Entre ces deux extrêmes se joue l’équilibre fragile du quotidien,
celui d’un accompagnement respectueux, patient, profondément humain.
La chambre, un territoire de liberté
Dans les étages, chaque chambre raconte une histoire.
Ici, des posters de foot ; là, des guirlandes lumineuses ; ailleurs, un plaid doux,
une photo de famille.
Ce n’est pas un espace médicalisé, c’est un chez-soi.
« Quand je rentre ici, je ferme la porte. C’est ma maison », confie un résident.
Le respect de l’intimité est un pilier du projet d’établissement.
Les professionnels frappent avant d’entrer.
Cette reconnaissance du domicile change tout :
elle redéfinit le rapport au soin, elle fonde la confiance.
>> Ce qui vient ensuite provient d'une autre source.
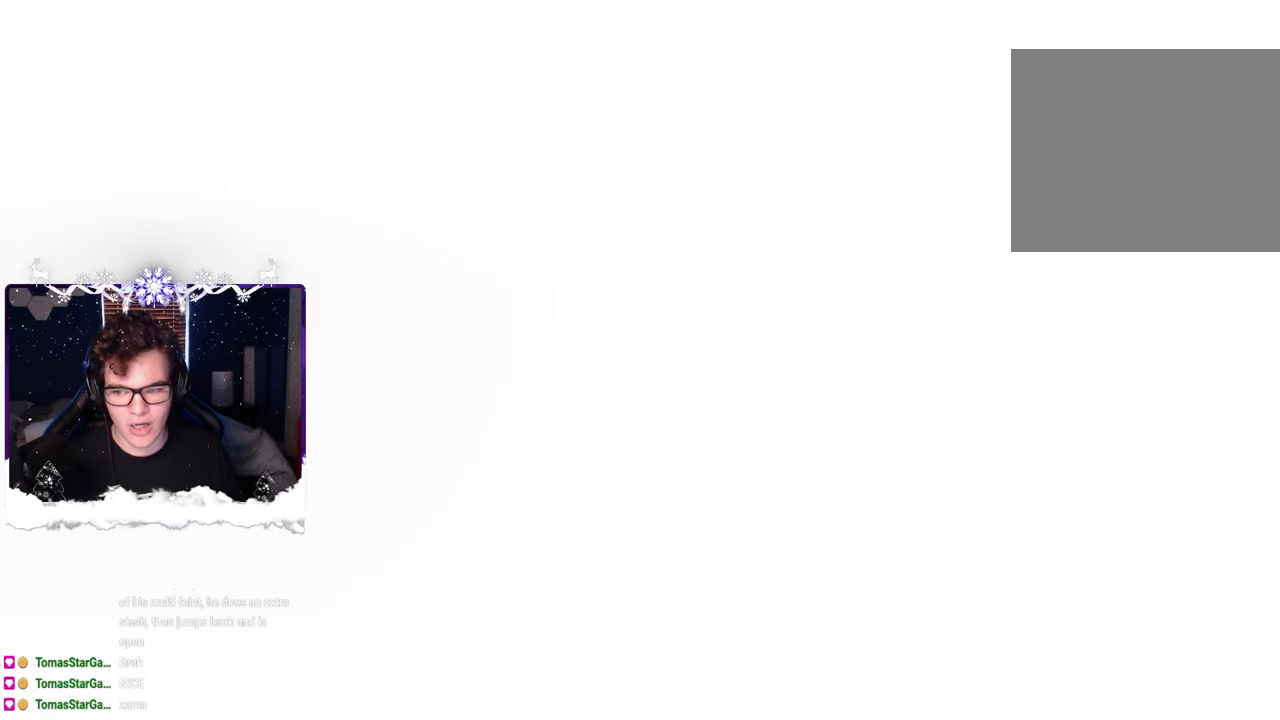
{"buttons": [], "left_stick": "center", "right_stick": "center", "events": []}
« L’intimité est la base de l’autonomie.
On ne peut pas décider pour soi si l’on n’a pas d’espace à soi »,
souligne une cadre socio-éducative.
Les professionnels, des passeurs discrets
Dans la vidéo « Ici, je choisis »,
on remarque la posture du personnel : des gestes mesurés,
des mots choisis, une présence légère.
Leur rôle n’est pas d’imposer mais de soutenir,
de laisser émerger l’initiative.
« On apprend à s’effacer, explique un accompagnant.
À attendre que la personne demande,
plutôt que de devancer. »
Cette façon d’agir exige une formation continue,
mais surtout une culture partagée.
Chaque semaine, les équipes se réunissent pour échanger sur leurs pratiques :
quand aider ? quand attendre ? comment équilibrer sécurité et liberté ?
Cette réflexion collective irrigue tout le fonctionnement de
l’EAM Les IV Seigneurs
.
Elle inscrit
l’autodétermination
au cœur du projet d’accompagnement,
non comme une méthode, mais comme une éthique.
Une éthique du « faire avec »
Ce principe, simple en apparence, change tout.
« Faire avec », c’est co-construire.
C’est accepter que la décision se discute,
que le rythme du résident prime sur celui de l’organisation.
C’est aussi une école d’humilité pour les professionnels.
À
l’EAM Les IV Seigneurs
,
on parle peu de « prise en charge » :
on préfère évoquer le soutien à la personne.
Le lien devient central,
la relation humaine prend le pas sur la logique de procédure.
On n’enseigne pas l’autonomie : on l’accompagne,
on la rend possible.
Le droit au risque, une citoyenneté affirmée
Accepter qu’une personne puisse faire une erreur,
c’est lui reconnaître sa pleine citoyenneté.
À
l’EAM Les IV Seigneurs
,
le « droit au risque » est une composante essentielle du parcours de vie.
Il ne s’agit pas de mettre en danger,
mais de permettre d’expérimenter,
d’essayer, de rater, de recommencer.
Cette approche, audacieuse et bienveillante,
fait du lieu un espace d’émancipation.
On y apprend à être autonome comme on apprend à marcher :
pas à pas, soutenu, encouragé, libre.